> _Work request_
For this exercise, return all the data word for word, with images left out.

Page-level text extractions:

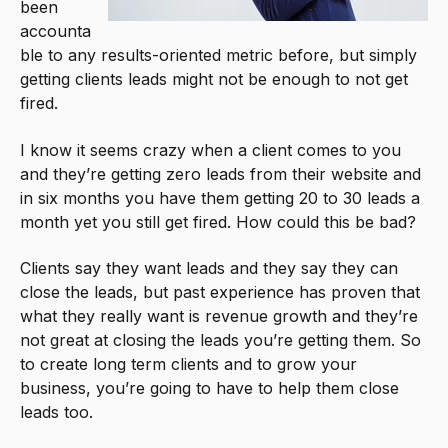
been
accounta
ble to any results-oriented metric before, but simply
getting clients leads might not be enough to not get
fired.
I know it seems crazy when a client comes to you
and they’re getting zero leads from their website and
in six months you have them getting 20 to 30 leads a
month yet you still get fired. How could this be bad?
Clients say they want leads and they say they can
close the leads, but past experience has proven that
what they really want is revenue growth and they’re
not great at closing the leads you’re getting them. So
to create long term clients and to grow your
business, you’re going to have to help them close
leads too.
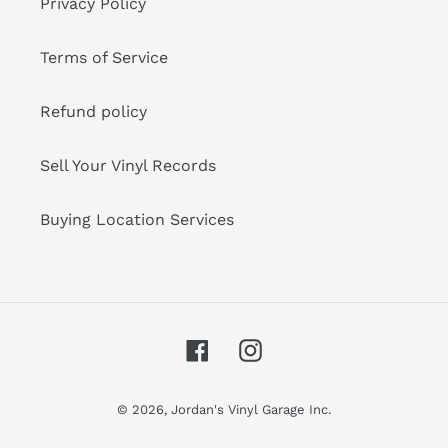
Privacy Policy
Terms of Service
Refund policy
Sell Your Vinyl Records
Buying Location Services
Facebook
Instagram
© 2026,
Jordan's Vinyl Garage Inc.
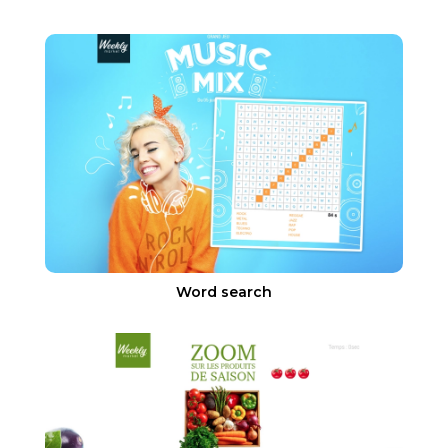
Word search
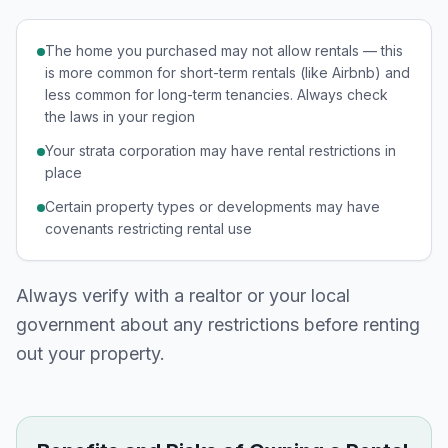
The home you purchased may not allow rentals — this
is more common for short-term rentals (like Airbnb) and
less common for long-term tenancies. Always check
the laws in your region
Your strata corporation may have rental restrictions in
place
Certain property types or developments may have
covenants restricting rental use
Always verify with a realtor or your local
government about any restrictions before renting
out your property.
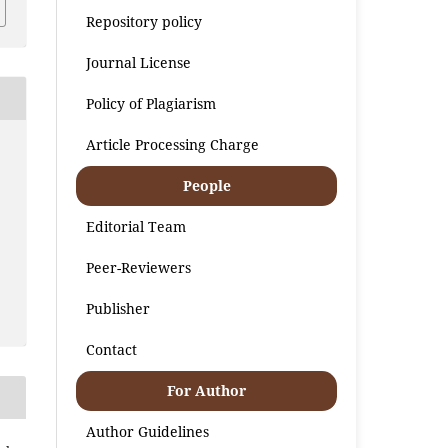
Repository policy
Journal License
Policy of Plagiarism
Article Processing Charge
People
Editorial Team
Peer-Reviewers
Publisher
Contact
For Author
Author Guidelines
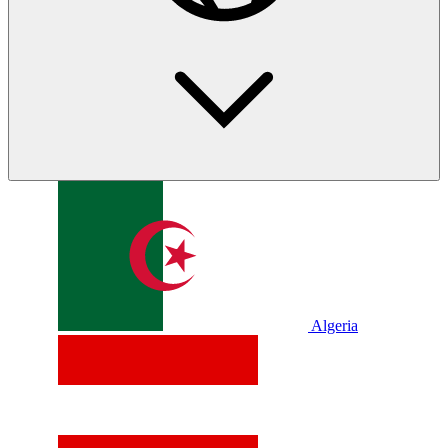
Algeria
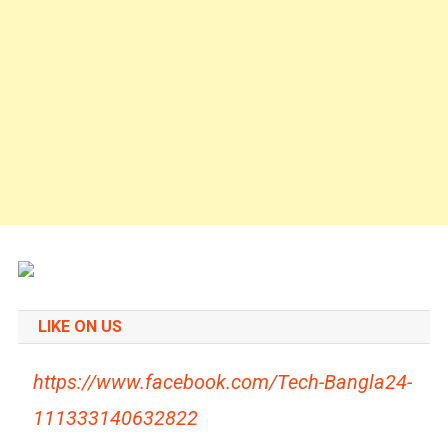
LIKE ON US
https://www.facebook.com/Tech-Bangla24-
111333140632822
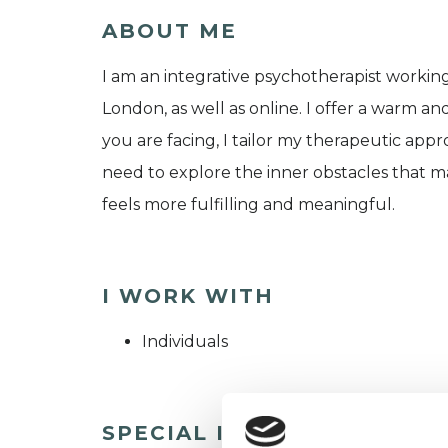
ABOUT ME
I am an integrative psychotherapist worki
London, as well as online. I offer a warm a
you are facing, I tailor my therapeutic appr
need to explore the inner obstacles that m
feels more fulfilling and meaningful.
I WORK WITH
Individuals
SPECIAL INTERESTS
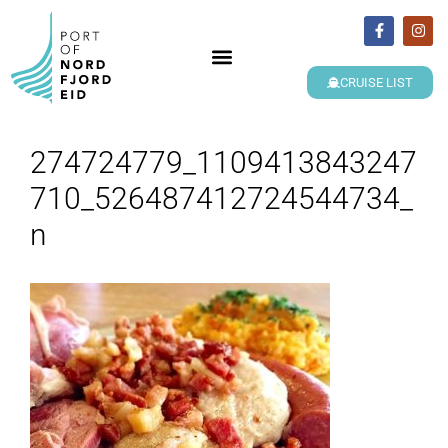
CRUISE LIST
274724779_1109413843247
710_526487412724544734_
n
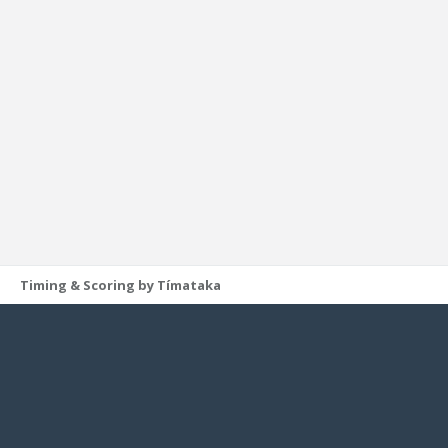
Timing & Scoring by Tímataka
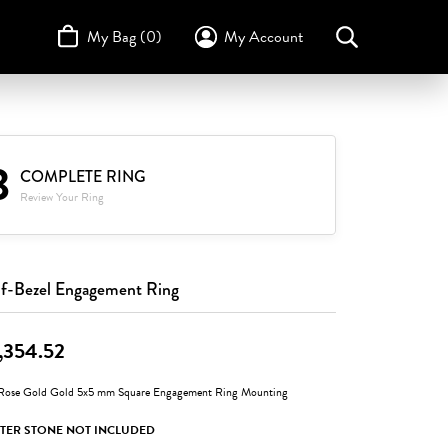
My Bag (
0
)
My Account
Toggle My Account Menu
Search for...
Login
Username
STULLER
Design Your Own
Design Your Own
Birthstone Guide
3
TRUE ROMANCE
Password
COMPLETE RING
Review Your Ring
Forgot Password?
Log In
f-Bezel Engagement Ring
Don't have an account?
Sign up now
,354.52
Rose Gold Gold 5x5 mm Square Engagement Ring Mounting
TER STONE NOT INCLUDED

> _Task output_
been
accounta
ble to any results-oriented metric before, but simply
getting clients leads might not be enough to not get
fired.
I know it seems crazy when a client comes to you
and they’re getting zero leads from their website and
in six months you have them getting 20 to 30 leads a
month yet you still get fired. How could this be bad?
Clients say they want leads and they say they can
close the leads, but past experience has proven that
what they really want is revenue growth and they’re
not great at closing the leads you’re getting them. So
to create long term clients and to grow your
business, you’re going to have to help them close
leads too.
Privacy Policy
Terms of Service
Refund policy
Sell Your Vinyl Records
Buying Location Services
Facebook
Instagram
© 2026,
Jordan's Vinyl Garage Inc.
Word search
The home you purchased may not allow rentals — this
is more common for short-term rentals (like Airbnb) and
less common for long-term tenancies. Always check
the laws in your region
Your strata corporation may have rental restrictions in
place
Certain property types or developments may have
covenants restricting rental use
Always verify with a realtor or your local
government about any restrictions before renting
out your property.
Repository policy
Journal License
Policy of Plagiarism
Article Processing Charge
People
Editorial Team
Peer-Reviewers
Publisher
Contact
For Author
Author Guidelines
Algeria
LIKE ON US
https://www.facebook.com/Tech-Bangla24-
111333140632822
ABOUT ME
I am an integrative psychotherapist worki
London, as well as online. I offer a warm a
you are facing, I tailor my therapeutic appr
need to explore the inner obstacles that m
feels more fulfilling and meaningful.
I WORK WITH
Individuals
SPECIAL INTERESTS
CRUISE LIST
274724779_1109413843247
710_526487412724544734_
n
Timing & Scoring by Tímataka
My Bag (
0
)
My Account
Toggle My Account Menu
Search for...
Login
Username
STULLER
Design Your Own
Design Your Own
Birthstone Guide
3
TRUE ROMANCE
Password
COMPLETE RING
Review Your Ring
Forgot Password?
Log In
f-Bezel Engagement Ring
Don't have an account?
Sign up now
,354.52
Rose Gold Gold 5x5 mm Square Engagement Ring Mounting
TER STONE NOT INCLUDED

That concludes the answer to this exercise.